Cancer immunotherapy calls for revised clinical endpoints that differ from those used for chemotherapy, according to an article published online September 8 in The Journal of the National Cancer Institute.
Unlike chemotherapy, which acts directly on tumors, cancer immunotherapies exert their effects on the immune system, which may delay or change response patterns, perhaps owing to the dynamics of the immune system itself. For example, initial tumor burden may increase due to lymphocytic infiltration, because of T-cell proliferation, which is followed by lymphocyte-induced tumor response. These delayed reactions and other novel patterns of anti-tumor response are not part of standard criteria from the World Health Organization (WHO), or the Response Evaluation Criteria in solid Tumors (RECIST).
To study and develop a new paradigm for immunotherapy clinical trials, Axel Hoos, M.D., of the Global Clinical Research division of Bristol-Myers Squibb, looked at design and outcomes of immunotherapy clinical trials, as part of several initiatives undertaken by the Cancer Immunotherapy Consortium of the Cancer Research Institute and partner organizations between 2004 and 2009. The resulting principles for redefining immunotherapy trial endpoints were subsequently tested by Bristol-Myers Squibb (a member of the Consortium) in its immunotherapy clinical trials. In these studies, four response patterns were detected: immediate response, durable stable disease, response after tumor burden increase, and development of new lesions. The latter two are specifically recognized with immunotherapeutic agents. The results were translated into new response criteria called the immune-related response criteria, or irRC.

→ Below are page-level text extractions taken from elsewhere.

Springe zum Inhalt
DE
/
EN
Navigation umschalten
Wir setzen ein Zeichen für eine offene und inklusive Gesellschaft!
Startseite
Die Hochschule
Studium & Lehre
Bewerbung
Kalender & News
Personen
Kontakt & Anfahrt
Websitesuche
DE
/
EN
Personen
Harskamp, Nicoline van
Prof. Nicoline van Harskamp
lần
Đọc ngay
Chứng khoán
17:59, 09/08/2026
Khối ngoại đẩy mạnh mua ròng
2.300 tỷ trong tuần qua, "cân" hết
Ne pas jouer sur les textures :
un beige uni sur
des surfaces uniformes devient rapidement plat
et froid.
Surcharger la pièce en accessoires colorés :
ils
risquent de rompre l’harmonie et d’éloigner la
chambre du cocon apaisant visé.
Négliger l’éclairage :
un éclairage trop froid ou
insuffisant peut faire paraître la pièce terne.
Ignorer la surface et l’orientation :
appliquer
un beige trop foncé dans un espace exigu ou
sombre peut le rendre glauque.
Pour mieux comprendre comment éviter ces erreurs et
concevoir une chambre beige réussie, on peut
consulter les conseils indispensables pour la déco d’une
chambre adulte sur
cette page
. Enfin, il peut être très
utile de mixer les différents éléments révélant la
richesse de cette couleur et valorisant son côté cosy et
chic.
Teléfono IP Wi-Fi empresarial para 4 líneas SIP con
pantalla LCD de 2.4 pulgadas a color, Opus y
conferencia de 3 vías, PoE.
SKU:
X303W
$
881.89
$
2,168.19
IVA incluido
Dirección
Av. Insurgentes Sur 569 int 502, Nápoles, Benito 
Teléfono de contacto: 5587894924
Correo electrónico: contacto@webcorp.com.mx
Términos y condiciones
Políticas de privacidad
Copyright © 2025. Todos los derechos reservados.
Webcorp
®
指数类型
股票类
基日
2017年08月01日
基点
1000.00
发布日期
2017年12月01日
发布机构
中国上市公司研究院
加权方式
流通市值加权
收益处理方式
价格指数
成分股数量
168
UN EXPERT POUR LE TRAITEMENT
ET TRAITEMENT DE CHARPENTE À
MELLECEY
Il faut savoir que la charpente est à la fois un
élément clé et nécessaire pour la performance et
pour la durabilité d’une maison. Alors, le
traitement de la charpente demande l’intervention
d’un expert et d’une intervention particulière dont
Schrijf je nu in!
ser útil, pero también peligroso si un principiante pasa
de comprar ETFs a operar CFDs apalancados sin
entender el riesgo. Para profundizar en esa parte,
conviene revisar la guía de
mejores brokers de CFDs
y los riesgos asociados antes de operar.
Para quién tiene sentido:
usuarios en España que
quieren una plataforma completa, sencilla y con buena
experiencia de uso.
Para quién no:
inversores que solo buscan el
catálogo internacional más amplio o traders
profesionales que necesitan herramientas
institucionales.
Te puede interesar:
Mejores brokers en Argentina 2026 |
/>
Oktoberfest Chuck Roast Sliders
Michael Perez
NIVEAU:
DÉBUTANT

Hoos writes, "The irRC are generally based on the WHO and RECIST criteria and do not require a substantial departure from standard oncology practice. The novelty of the irRC lies in the measurement of new lesions, which are included in the overall tumor burden, allowing for it to be described as a continuous variable."
Furthermore, "Considering the time of translation of immunologic responses into clinical activity, the survival of patients may not be affected until some months after treatment started compared with chemotherapy," writes Hoos, adding that the kinetics observed for survival may require new statistical approaches for planning randomized trials.
In an accompanying editorial, Donald A. Berry, M.D., of the University of Texas M.D. Anderson Center, addresses the conundrum of delayed responses often induced by immunotherapies: "Any delayed effect of therapy makes product development harder and more expensive than developing a drug that works by attacking the tumor directly."
Moreover, Berry worries about another potential problem in developing immunotherapies: "To fully investigate the potential of an immunotherapy, clinicians may have to stick with it beyond a patient's progression and thereby delay switching to potentially more effective therapy," he writes.